Materials: Duratrans in Light Box, Cibachrome, Collection: Collection M HKA, Antwerp (Inv. no. S0441_03).
contact: almagul2@gmail.com
https://www.muhka.be/en/programme/detail/968-the-collection#event-actors
https://www.muhka.be/programme/detail/968-the-collection/item/114-steppen-police
THE SPACE OF GROUNDED IMAGINATION
This description came to our mind when discussing the possible proximity of artists such as Jan Fabre, Maria Papadimitriou, and Almagul Menlibayeva.
In daily life, we tend to put imagination aside, as a luxury, or as something that is empty and unrelated to reality. But isn’t imagination one of the basic fields of art, perhaps the most important one in its capacity to help us? Art offers an imagination that remains grounded in our experiences and endows art objects with sense. While we have a tendency to group artists thematically, it may be good to pull together seemingly diverse positions in order to discover that works depicting the horror of our world, dreaming mankind or reflecting on one’s position in between future and past horizons, may in art actually imply one another. Imagination encircles the world, as Albert Einstein once stated.

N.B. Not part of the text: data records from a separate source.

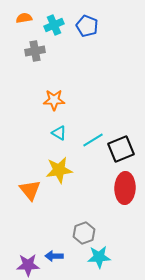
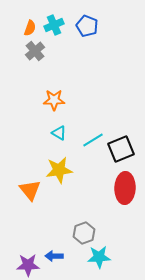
orange semicircle: moved 6 px right, 10 px down; rotated 119 degrees clockwise
gray cross: rotated 30 degrees counterclockwise
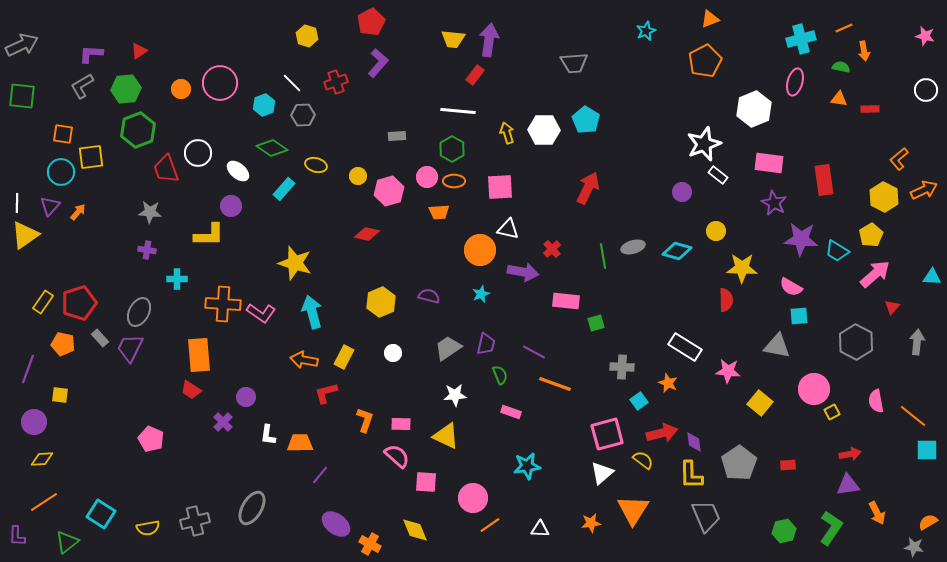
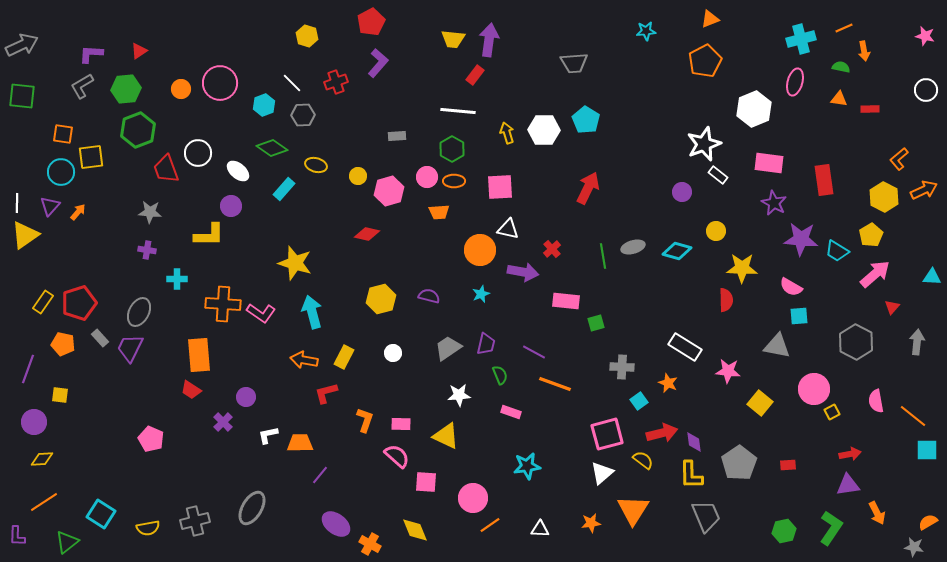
cyan star at (646, 31): rotated 18 degrees clockwise
yellow hexagon at (381, 302): moved 3 px up; rotated 8 degrees clockwise
white star at (455, 395): moved 4 px right
white L-shape at (268, 435): rotated 70 degrees clockwise
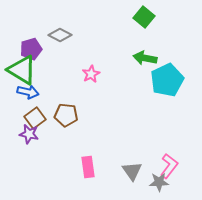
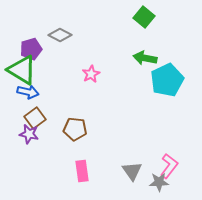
brown pentagon: moved 9 px right, 14 px down
pink rectangle: moved 6 px left, 4 px down
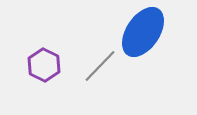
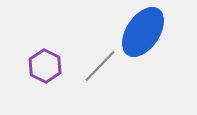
purple hexagon: moved 1 px right, 1 px down
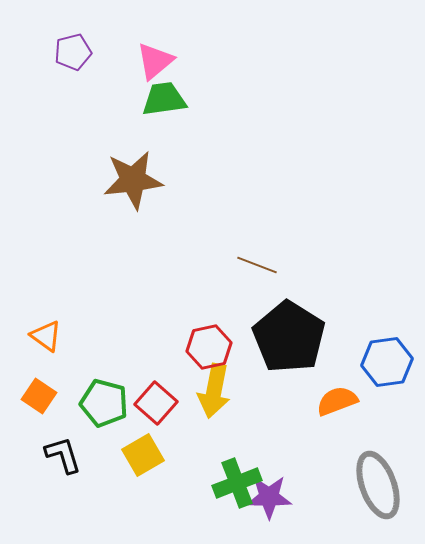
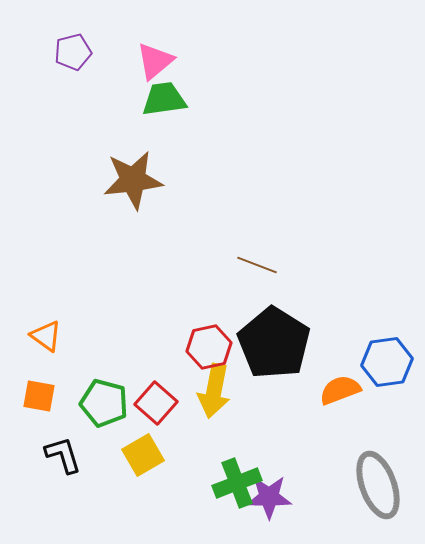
black pentagon: moved 15 px left, 6 px down
orange square: rotated 24 degrees counterclockwise
orange semicircle: moved 3 px right, 11 px up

Fabre here sculpts out of jewel-beetles the ultimate form: the anthropomorphic. Papadimitriou evokes collective horror, therefore implies humanity just as well. Menlibayeva powerfully depicts the position of her people; with Tengri, the ‘eternal blue sky’, but with a horizon punctuated with power pylons. Her native Kazakhstan is the location of both Tengrism and of the Soviet Gulags.
Bart De Baere & Katerina Koskina
For the first time, the M HKA will be able to present a permanent collection exhibition with iconic masterpieces from Flemish and international artists. The collection exhibition is free to visit on the ground floor. Permanently installed collection works can also be admired elsewhere in the museum.
Theart works are chosen out of the M HKA collection which consists of approximately 5000 works of art. The core of the collection is made up of the museum's own acquisitions and works that have been acquired by the Flemish community. In addition, there are donations and a number of public funds that are made publicly accessible by the M HKA, such as that of De Vleeshal in Middelburg. The collection starts with the post-war avant-garde in Antwerp and Flanders, and uses this epoch as a starting point to gain understanding of the multi-polar world of today and the future.
The M HKA collection is set up around three approaches to art: image, actionand society. While generally works cannot be classified exclusively under one of these denominators, they are useful approaches to explore the particularity and complementarity of our collection. Image, action and society are the three axes that together make up the space of a work of art: every performative work has a pictural quality, looking is action and every work of art relates to society. This division, therefore, primarily aims to be a starting point from which the public can interact with the works and create new connections.